While on the subject of re-enactments, we might as well mention one with a particular relevance to our current special issue on the 1913 Lockout, in which Tony Canavan wrote a preliminary account of the Dublin Tenement Experience: Living the Lockout (you can read his review, taken from the current issue, elsewhere on the website). Having opened for business at the start of July, we decided to see it in action. It did not disappoint.
The ‘experience’ is based, appropriately enough, in 14 Henrietta Street; itself once a tenement. Admission is €5.50 when booked online (the comprehensive and fascinating website is a treasure trove of material in itself). The admission fee includes some impressively produced literature that fleshes out the history of the street (including an excellent reproduction of the relevent sections of John Rocque’s stunning 1756 map of Dublin), and the tour itself lasts about 45 minutes.

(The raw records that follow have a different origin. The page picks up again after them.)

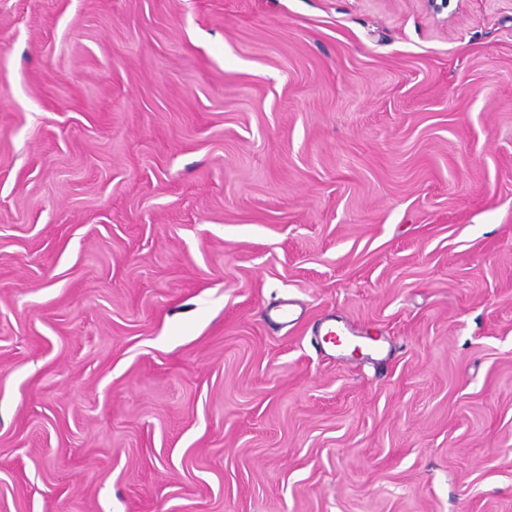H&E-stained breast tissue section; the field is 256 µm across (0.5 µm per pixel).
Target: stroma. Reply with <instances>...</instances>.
<instances>
[{
    "instance_id": "1",
    "label": "stroma",
    "mask_w": 512,
    "mask_h": 512,
    "mask_svg": "<svg viewBox=\"0 0 512 512\" xmlns=\"http://www.w3.org/2000/svg\"><path fill=\"white\" fill-rule=\"evenodd\" d=\"M0 512H512V0H0Z\"/></svg>"
}]
</instances>
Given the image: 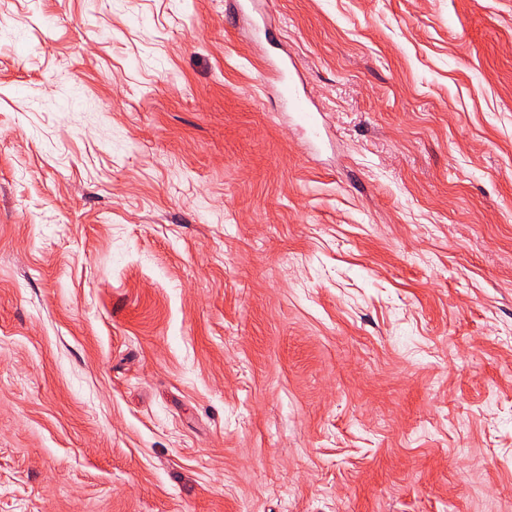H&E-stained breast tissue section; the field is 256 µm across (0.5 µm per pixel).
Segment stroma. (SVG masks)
<instances>
[{"mask_svg":"<svg viewBox=\"0 0 512 512\" xmlns=\"http://www.w3.org/2000/svg\"><path fill=\"white\" fill-rule=\"evenodd\" d=\"M258 3L0 0V512H512V0ZM269 67L276 75L279 82V96L287 104L289 112H293L301 123L311 124L314 111L309 97L299 87L301 77L295 61L291 58L281 59L277 62L271 61Z\"/></svg>","mask_w":512,"mask_h":512,"instance_id":"stroma-1","label":"stroma"}]
</instances>
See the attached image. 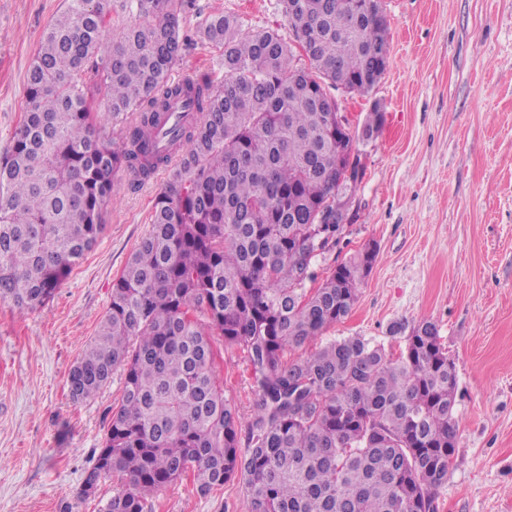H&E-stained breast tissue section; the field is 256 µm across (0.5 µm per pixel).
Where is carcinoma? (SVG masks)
Here are the masks:
<instances>
[{
  "label": "carcinoma",
  "mask_w": 512,
  "mask_h": 512,
  "mask_svg": "<svg viewBox=\"0 0 512 512\" xmlns=\"http://www.w3.org/2000/svg\"><path fill=\"white\" fill-rule=\"evenodd\" d=\"M379 2L280 0L307 67L276 30L210 14L201 35L224 48L220 82L171 78L183 49L174 0H69L44 32L0 161V301L44 307L102 234L117 175L168 172L68 377L84 401L124 370L80 490L116 479L105 512H145L187 474L201 495L241 481L248 512H435L457 428L455 365L436 323H393V336L410 330L395 359L361 336L308 349L350 314L370 263L363 250L305 290L341 241L329 219L345 155L361 162L357 144L385 122L375 104L338 141L325 98L367 95L384 74ZM216 335L251 367L244 432L215 369ZM288 350L301 354L287 362Z\"/></svg>",
  "instance_id": "carcinoma-1"
}]
</instances>
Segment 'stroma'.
Here are the masks:
<instances>
[{
  "label": "stroma",
  "mask_w": 512,
  "mask_h": 512,
  "mask_svg": "<svg viewBox=\"0 0 512 512\" xmlns=\"http://www.w3.org/2000/svg\"><path fill=\"white\" fill-rule=\"evenodd\" d=\"M390 31L387 70L369 96L338 94L362 126L372 105L382 134L361 145L365 176L339 246L318 257L326 275L366 246L376 260L350 315L316 340L362 336L399 354L390 325L426 316L457 373L458 442L438 512H512V0H381ZM68 0H0V156L24 105L41 36ZM224 10L252 30L293 34L279 0H195L181 8L187 41L173 74L223 76V49L199 33ZM167 176L122 174L97 245L53 301L21 314L0 301V512H104L112 480L79 491L103 444L124 382L115 370L91 400H72L68 376L105 316L112 283L148 232ZM224 395L241 418L255 393L244 353L215 338ZM150 512H248L239 481L207 495L192 477L162 488Z\"/></svg>",
  "instance_id": "stroma-1"
}]
</instances>
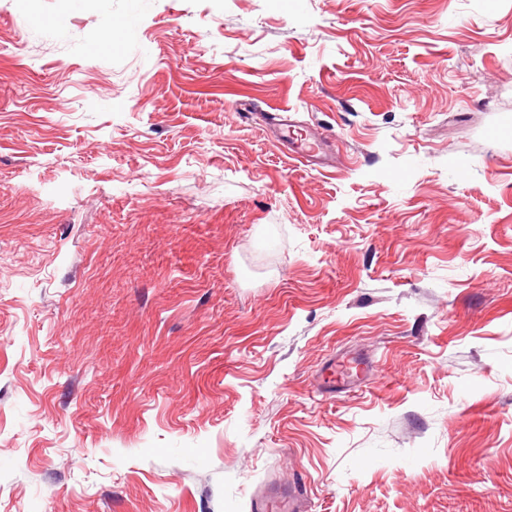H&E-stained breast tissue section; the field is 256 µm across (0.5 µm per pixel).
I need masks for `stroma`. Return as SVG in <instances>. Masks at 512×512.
Here are the masks:
<instances>
[{"instance_id": "stroma-1", "label": "stroma", "mask_w": 512, "mask_h": 512, "mask_svg": "<svg viewBox=\"0 0 512 512\" xmlns=\"http://www.w3.org/2000/svg\"><path fill=\"white\" fill-rule=\"evenodd\" d=\"M296 481L512 512V0H0V512Z\"/></svg>"}]
</instances>
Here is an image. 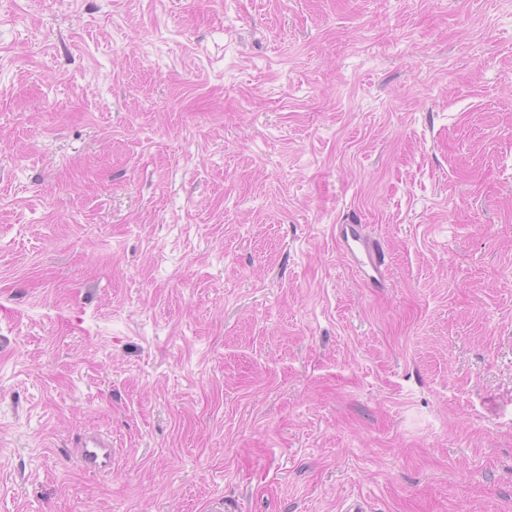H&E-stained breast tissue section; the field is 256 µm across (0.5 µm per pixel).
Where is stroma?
I'll list each match as a JSON object with an SVG mask.
<instances>
[{"label":"stroma","instance_id":"35a3bbf8","mask_svg":"<svg viewBox=\"0 0 512 512\" xmlns=\"http://www.w3.org/2000/svg\"><path fill=\"white\" fill-rule=\"evenodd\" d=\"M349 496L512 512V0H0V512ZM340 237L344 250L365 271L371 269L375 275L380 273L382 263L375 239L366 231L364 224H344ZM375 275H370L376 278ZM73 454L81 468L88 473H98L112 464V439L98 431L84 434L74 445Z\"/></svg>","mask_w":512,"mask_h":512}]
</instances>
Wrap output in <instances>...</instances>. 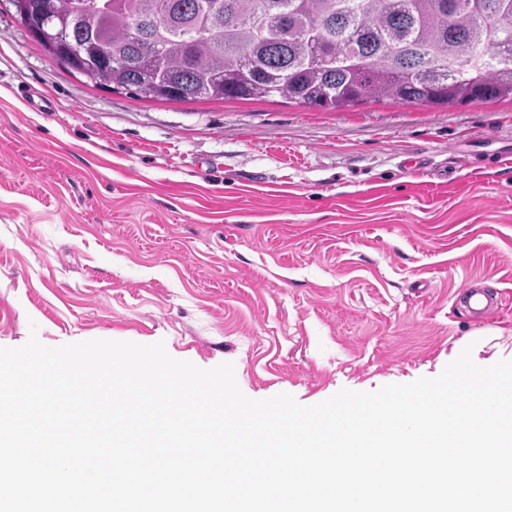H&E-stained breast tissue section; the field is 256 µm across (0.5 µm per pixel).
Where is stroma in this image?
Wrapping results in <instances>:
<instances>
[{
  "mask_svg": "<svg viewBox=\"0 0 512 512\" xmlns=\"http://www.w3.org/2000/svg\"><path fill=\"white\" fill-rule=\"evenodd\" d=\"M509 143L508 100L328 112L93 89L0 0V347L161 341L232 363L250 398L313 405L437 376L479 330L512 346ZM468 284L504 296L492 320L457 303Z\"/></svg>",
  "mask_w": 512,
  "mask_h": 512,
  "instance_id": "35a3bbf8",
  "label": "stroma"
}]
</instances>
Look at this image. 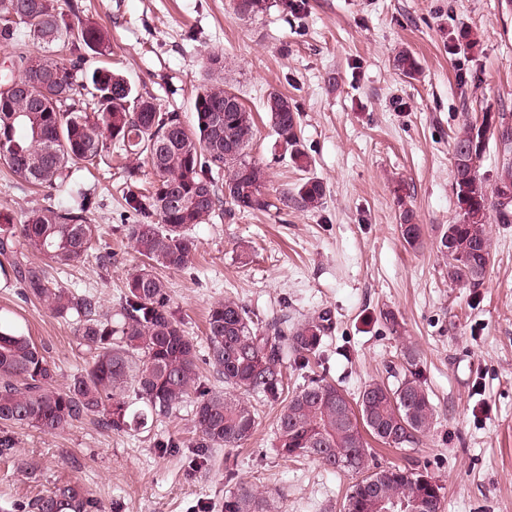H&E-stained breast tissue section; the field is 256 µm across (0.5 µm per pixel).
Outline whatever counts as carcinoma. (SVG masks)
<instances>
[{"label": "carcinoma", "instance_id": "cac0c4a2", "mask_svg": "<svg viewBox=\"0 0 512 512\" xmlns=\"http://www.w3.org/2000/svg\"><path fill=\"white\" fill-rule=\"evenodd\" d=\"M269 0H233L239 18L267 11ZM20 30L52 51H21L16 70L0 74V86L17 77L29 95L48 102L47 111L27 107L26 99L0 93V163L32 185L62 187L81 164L96 167L112 146L147 160L149 189L131 195L132 223L124 237L143 258L129 274L119 313L90 291L65 286L47 268L62 270L88 257L93 202L85 194L73 207L48 202L21 216L0 211V271L11 272L22 295L42 302L55 316L76 325L86 366L65 387L56 367L32 337L17 325L0 322V423L52 433L93 420L116 434L162 423L194 399L193 424L200 448L240 447L251 439L258 402L279 408L274 438L278 454L312 457L331 470L357 476L343 512H375L378 502L410 512H444L443 487L421 482L424 471L400 466L371 467L370 441L405 450L419 442L436 420L430 395L415 371L416 349L404 352L406 374L391 389L378 381L364 385L356 401L325 378L289 391L285 369H307L321 354L329 329L326 311L301 322L255 321L239 303L217 301L208 311L204 344L208 363L224 382L210 388L200 375L198 342L189 336L173 308L158 270H183L198 241L192 229L207 224L224 205L229 214L265 211L266 170L248 148L255 120L224 77V56L207 58L203 83L193 102L188 127L177 112H162L154 98L139 93L111 68L86 67L85 53L110 48L105 30L82 19L75 0H0V40ZM394 69L412 77L416 59L402 50ZM276 141L302 171L312 158L302 141L300 113L288 96L273 90L265 101ZM497 137L503 154L512 153V126L502 112L464 121L453 143L452 193L458 219L438 227L433 245L448 267V281L464 288L484 284L491 259L488 224H512V160L503 163L489 186L479 173L488 140ZM325 184L300 179L282 194L283 204L313 210L323 204ZM399 228L405 244L423 246L414 211L403 208ZM39 262L23 263L26 255ZM19 512H99L96 499L70 481L18 506ZM224 512H288L280 499L240 484L224 496Z\"/></svg>", "mask_w": 512, "mask_h": 512}]
</instances>
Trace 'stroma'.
Segmentation results:
<instances>
[{
	"label": "stroma",
	"instance_id": "stroma-1",
	"mask_svg": "<svg viewBox=\"0 0 512 512\" xmlns=\"http://www.w3.org/2000/svg\"><path fill=\"white\" fill-rule=\"evenodd\" d=\"M83 18L105 27L111 54H88L89 66L119 70L164 112L193 123L204 64L223 54L226 78L256 115L249 155L264 165L266 212L219 215L194 227L199 251L183 270L165 272L173 306L190 336L203 339L211 304L231 299L251 316L286 313L300 321L330 311L320 370L350 398L377 379L397 386L402 352L417 350V370L436 422L413 448L378 450L379 466L426 468L444 488L445 512H512V224H489L491 262L484 284H450L431 242L434 228L456 221L452 147L463 114L512 117V0H305L300 11L269 0L253 19L234 16L231 0H78ZM477 41L450 50L457 30ZM419 64L411 78L393 67L400 50ZM288 95L301 117L323 181L322 207L280 204L302 174L282 156L263 109L270 91ZM136 168L124 180L123 167ZM151 179L143 160L113 156L93 171L75 169L65 189L38 191L0 164V210L22 214L53 201L92 198L95 257L58 273L62 283L118 307L125 279L138 264L119 230L125 196ZM424 227V248L403 242L393 190ZM392 311L391 333L380 318ZM0 317L20 323L57 368L59 385L85 366L73 325L39 301L24 298L0 274ZM276 409L262 407L259 425L239 448H211L199 466L193 406L184 404L152 430L115 434L89 420L47 433L0 426L15 444L0 457V512L66 481L86 487L102 512H222L238 481L283 496L288 512H340L351 473L288 459L272 446ZM184 441L161 454L157 438Z\"/></svg>",
	"mask_w": 512,
	"mask_h": 512
}]
</instances>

It begins with an audio-visual display outlining the social history of Dublin circa 1913 and giving an introduction to tenement life and the Lockout. The audience are then exposed to (and become involved in) a trilogy of dramatised scenes of life in tenement Dublin in the midst of the Lockout, magnificently choreographed and acted by Anu Productions, who have a very impressive track record with productions of this nature. Without giving too much away, these subtle and striking vignettes cover a vast array of issues relating to the social life of the tenements and the wider labour politics of the time, in a manner that is never didactic. Given the intimacy of the surroundings, the experience has an uncomfortable immediacy; the audience on a warm weekday morning was perhaps a dozen people, which was enough to fill the rooms in which they took place, and the actors themselves were more than willing to interact with their audience in surprising ways. ‘Experience’ is the correct word for what is being hosted in 14 Henrietta Street, and it is a compelling experience at that. It is running in its current venue until the end of August, and for anyone interested in the history of tenement Dublin – or any aspect of Dublin – this is essential viewing. Over a quarter of Dublin’s population lived in slums of this kind in 1913, and this is an overdue and powerful attempt to rescue them from, as E.P. Thompson put it elsewhere, ‘the enormous condescension of posterity’.